* start *

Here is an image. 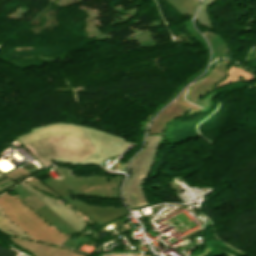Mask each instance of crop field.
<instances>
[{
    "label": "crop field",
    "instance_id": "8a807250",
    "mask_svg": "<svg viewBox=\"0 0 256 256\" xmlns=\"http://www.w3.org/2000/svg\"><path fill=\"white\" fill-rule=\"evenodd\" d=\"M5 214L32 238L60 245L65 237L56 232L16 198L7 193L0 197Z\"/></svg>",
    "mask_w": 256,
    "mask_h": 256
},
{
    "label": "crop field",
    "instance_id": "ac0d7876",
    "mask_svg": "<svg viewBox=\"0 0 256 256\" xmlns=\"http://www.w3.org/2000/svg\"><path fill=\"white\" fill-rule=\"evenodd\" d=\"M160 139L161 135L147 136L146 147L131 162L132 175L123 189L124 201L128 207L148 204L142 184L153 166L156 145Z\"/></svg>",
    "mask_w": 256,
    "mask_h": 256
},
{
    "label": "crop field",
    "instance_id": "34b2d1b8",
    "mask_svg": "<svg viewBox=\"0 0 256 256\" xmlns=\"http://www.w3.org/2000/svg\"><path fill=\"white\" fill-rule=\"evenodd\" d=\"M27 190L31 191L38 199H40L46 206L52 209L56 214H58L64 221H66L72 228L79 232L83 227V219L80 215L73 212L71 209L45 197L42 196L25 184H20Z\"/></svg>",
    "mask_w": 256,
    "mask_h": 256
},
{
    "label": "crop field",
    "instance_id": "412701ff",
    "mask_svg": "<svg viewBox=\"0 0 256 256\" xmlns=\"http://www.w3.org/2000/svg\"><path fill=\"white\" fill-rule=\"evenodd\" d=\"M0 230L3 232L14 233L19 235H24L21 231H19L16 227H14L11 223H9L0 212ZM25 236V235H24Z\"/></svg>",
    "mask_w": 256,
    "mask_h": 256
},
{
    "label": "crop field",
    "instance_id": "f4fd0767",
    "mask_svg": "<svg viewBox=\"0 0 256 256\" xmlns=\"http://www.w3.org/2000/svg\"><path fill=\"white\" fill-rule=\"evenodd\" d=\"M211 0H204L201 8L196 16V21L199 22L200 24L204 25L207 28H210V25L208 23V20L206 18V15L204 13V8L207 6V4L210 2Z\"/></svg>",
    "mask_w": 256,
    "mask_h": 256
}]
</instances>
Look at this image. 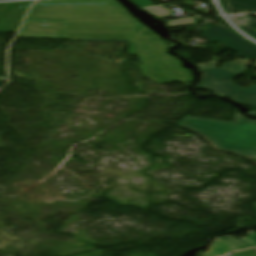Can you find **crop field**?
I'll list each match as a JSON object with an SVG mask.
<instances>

* end *

### TASK BRIEF
Show every line of the material above that contains the string "white", treating uppercase and lowercase as different.

### FINISHED EXERCISE
    "mask_svg": "<svg viewBox=\"0 0 256 256\" xmlns=\"http://www.w3.org/2000/svg\"><path fill=\"white\" fill-rule=\"evenodd\" d=\"M5 214L32 238L60 245L65 237L56 232L16 198L7 193L0 197Z\"/></svg>",
    "mask_svg": "<svg viewBox=\"0 0 256 256\" xmlns=\"http://www.w3.org/2000/svg\"><path fill=\"white\" fill-rule=\"evenodd\" d=\"M160 139L161 135L147 136L146 147L131 162L132 175L123 189L124 201L128 207L148 204L142 184L153 166L156 145Z\"/></svg>",
    "mask_svg": "<svg viewBox=\"0 0 256 256\" xmlns=\"http://www.w3.org/2000/svg\"><path fill=\"white\" fill-rule=\"evenodd\" d=\"M27 190L31 191L38 199H40L46 206L52 209L56 214H58L64 221H66L72 228L79 232L83 227V219L80 215L73 212L71 209L45 197L42 196L25 184H20Z\"/></svg>",
    "mask_svg": "<svg viewBox=\"0 0 256 256\" xmlns=\"http://www.w3.org/2000/svg\"><path fill=\"white\" fill-rule=\"evenodd\" d=\"M0 230L3 232L14 233L19 235H24L21 231H19L16 227H14L11 223H9L0 212ZM25 236V235H24Z\"/></svg>",
    "mask_svg": "<svg viewBox=\"0 0 256 256\" xmlns=\"http://www.w3.org/2000/svg\"><path fill=\"white\" fill-rule=\"evenodd\" d=\"M211 0H204L201 8L196 16V21L199 22L200 24L204 25L207 28H210V25L208 23V20L206 18V15L204 13V8L207 6V4L210 2Z\"/></svg>",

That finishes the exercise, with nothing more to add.